7. Creating a CSV file
The user sync file must be in JSON format and meet the JSON standard to be uploaded. However, some customers find it easier to input user data into a CSV file and then convert this into a JSON file before uploading to the S3 bucket.
If you cannot provide a JSON file, Ideagen Technical Services can, with additional effort, transform this data prior to import or sync.
Important: An example of a user import CSV file before conversion to JSON is attached to this article. This is for internal use only. Customers who require this will have been provided a copy by Technical Services.
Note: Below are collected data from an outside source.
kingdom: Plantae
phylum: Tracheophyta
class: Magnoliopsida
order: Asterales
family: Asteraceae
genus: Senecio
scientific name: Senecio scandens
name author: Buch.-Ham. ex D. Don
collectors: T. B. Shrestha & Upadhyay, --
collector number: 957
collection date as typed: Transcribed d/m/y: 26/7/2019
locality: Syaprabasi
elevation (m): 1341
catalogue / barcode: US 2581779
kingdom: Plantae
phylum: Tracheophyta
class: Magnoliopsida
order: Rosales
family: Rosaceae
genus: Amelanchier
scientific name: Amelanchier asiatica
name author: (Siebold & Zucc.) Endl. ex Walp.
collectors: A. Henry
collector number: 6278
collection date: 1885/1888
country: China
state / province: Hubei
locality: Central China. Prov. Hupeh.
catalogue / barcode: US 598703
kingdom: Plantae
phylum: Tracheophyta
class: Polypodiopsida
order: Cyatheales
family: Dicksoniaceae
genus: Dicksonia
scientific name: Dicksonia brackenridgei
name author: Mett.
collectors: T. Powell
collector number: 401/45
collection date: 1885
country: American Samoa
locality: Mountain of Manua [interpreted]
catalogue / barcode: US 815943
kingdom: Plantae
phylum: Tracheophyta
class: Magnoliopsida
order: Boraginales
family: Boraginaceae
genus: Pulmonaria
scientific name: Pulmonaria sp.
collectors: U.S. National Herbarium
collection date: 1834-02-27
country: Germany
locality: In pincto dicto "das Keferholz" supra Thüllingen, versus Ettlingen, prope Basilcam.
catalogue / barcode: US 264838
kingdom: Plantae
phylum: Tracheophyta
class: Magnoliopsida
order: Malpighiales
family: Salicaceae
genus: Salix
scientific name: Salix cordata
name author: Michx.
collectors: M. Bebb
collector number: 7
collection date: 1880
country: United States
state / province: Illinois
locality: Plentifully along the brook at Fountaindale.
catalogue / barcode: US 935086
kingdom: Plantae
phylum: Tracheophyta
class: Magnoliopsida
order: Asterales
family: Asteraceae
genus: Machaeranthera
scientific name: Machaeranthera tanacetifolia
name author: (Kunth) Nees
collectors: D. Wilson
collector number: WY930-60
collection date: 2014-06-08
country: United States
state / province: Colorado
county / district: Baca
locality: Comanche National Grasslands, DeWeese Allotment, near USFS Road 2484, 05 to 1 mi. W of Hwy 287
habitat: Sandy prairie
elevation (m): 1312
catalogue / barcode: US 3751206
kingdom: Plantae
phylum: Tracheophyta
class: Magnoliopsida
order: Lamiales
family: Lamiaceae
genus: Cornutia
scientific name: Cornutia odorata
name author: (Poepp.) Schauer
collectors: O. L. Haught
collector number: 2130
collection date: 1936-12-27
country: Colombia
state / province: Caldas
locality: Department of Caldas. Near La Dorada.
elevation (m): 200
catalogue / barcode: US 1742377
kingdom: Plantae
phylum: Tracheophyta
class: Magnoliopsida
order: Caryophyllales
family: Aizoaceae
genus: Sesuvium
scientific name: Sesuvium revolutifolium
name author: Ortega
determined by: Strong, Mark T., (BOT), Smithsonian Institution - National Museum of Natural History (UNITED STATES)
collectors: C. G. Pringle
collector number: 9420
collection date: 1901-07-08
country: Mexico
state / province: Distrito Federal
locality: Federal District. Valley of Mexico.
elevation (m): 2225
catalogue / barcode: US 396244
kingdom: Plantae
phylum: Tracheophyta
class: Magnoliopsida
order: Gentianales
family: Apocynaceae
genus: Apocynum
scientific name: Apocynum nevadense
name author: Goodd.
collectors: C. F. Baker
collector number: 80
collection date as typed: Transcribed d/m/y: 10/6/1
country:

8. Uploading a user sync file
To upload your JSON file, follow these steps:
- Navigate to the S3 location provided to you.
- Access the customer-integration-feed bucket.
- Open the folder named <tenant name>/usersync.
- Upload your JSON file to this location.
Important: The user data and the upload of the JSON file is your responsibility to manage and maintain.
9. Troubleshooting user sync failures
The sync file can fail in two locations: during file validation or after validation passes.
9.1 File validation
The first failure point is during the file validation phase. This checks the JSON is well-formed and all mandatory fields are present. It also validates fields such as Org Unit and Email to ensure they are correctly formatted and the values exist. Should validation fail at any point, the entire sync file will be rejected.
Note: A failed import email will not be sent out at this point.
The following examples show incorrectly formatted JSON files:
9.2 Example 1: Missing comma between curly brackets
"UserGroups": ["Group 1", "Group 2", "Group 3"],
"EnableLogin": true,
}
{
"Email": "test2.user@ideagen.com",
"status": 0,Answer: Missing comma between the curly brackets. },{
9.3 Example 2: Missing square brackets around group names
"UserGroups": "Group 1", "Group 2", "Group 3",Answer: Missing square brackets around the group names. ["Group 1", "Group 2", "Group 3"],
9.4 Example 3: Missing closing square bracket
"UserGroups": ["Group 1", "Group 2", "Group 3"],
"EnableLogin": true,
}Answer: Missing square bracket to close the command. }]
Important: The above examples are incorrectly formatted on purpose to show what to look out for in a JSON file.
9.5 Validation passes
If validation passes, the system will start to sync each user. The sync can still fail at this point, but it will be on a per-user basis. The most common failure is that username or email already exists. This individual user will fail, but the process for the remaining users will continue. When failure occurs, an email is sent to you and the Ideagen Aviation Safety (Cora) Support team.